Having an eating disorder was one of the worst, most difficult and best things that has ever happened to me. Losing basic functions like being able to eat intuitively, among other things, proved to be immensely challenging to deal with in the beginning but have started to return with time and practice. It taught me about patience, whether it be in regards to myself or others. Not to mention, the importance of being in the moment. It’s so easy to get caught up in the past and the future while neglecting to notice all of the wondrous happenings around currently. Perhaps one of the most essential concepts that I have learned is to be more empathetic and trusting towards others.

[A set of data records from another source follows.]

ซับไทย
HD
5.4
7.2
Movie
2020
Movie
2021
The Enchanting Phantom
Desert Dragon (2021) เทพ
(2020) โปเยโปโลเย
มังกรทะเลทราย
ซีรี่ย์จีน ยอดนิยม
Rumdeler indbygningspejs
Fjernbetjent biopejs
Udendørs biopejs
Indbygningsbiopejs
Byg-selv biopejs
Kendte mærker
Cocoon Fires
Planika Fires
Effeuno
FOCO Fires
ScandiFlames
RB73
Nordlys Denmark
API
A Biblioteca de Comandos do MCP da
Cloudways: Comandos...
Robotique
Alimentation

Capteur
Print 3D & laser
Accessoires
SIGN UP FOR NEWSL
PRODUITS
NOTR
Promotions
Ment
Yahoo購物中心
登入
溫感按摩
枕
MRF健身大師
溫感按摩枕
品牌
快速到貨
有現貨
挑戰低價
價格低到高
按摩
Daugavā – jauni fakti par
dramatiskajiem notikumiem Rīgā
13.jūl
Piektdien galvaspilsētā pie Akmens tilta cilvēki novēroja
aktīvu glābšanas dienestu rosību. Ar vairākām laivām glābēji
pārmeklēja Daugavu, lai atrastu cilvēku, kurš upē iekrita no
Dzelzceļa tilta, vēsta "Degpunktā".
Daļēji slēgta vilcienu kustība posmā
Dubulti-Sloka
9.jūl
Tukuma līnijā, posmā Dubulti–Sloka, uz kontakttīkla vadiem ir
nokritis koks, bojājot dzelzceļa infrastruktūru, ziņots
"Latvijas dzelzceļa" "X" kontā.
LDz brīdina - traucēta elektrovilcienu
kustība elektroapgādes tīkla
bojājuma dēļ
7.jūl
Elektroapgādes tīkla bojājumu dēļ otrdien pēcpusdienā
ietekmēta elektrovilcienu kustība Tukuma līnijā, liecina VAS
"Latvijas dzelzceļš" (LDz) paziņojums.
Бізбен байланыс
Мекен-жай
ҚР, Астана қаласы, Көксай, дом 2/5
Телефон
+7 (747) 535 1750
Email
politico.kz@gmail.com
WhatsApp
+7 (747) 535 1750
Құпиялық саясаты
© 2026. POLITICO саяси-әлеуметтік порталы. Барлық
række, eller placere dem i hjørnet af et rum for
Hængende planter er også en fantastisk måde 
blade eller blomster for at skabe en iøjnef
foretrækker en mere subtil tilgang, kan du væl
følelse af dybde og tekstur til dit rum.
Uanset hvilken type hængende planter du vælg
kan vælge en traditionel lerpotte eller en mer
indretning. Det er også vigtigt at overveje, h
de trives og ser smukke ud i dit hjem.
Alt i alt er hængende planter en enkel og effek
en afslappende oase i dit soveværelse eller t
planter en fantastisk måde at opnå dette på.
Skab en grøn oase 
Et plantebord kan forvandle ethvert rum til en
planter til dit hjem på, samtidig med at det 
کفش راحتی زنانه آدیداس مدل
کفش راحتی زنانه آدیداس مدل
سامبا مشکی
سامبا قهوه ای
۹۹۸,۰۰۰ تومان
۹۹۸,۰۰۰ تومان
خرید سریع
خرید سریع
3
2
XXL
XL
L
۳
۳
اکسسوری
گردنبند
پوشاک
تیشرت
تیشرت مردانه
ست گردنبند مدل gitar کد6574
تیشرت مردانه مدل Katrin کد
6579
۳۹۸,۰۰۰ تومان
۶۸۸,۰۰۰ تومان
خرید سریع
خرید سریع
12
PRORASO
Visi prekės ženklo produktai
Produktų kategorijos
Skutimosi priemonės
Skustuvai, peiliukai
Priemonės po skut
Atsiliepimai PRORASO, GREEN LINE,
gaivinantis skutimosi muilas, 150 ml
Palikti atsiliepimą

Eating disorders are a problem that affects millions worldwide. It’s important that those of us who have gone through it or helped someone along the way share our stories because through hardship, we are able to connect to others on a deeper level. It’s crucial that people become more educated about how damaging and incredibly dangerous eating disorders are. There is too much ignorance when it comes to such a serious condition. Eating disorders are often misunderstood by many especially those who have never experienced one or been around someone who has. I hope that by telling our stories, we are able to help each other get through everything while creating awareness and a more compassion throughout the world.
We are all just seeking acceptance.
Flaws are inevitable.
They make others more relatable and attractive.
Don’t be ashamed to ask for help.
Change comes with time.
There is no set timeline because recovery is different for everyone.
While it can seem like a long, never-ending journey, I do (finally) believe that life is completely worth fighting for.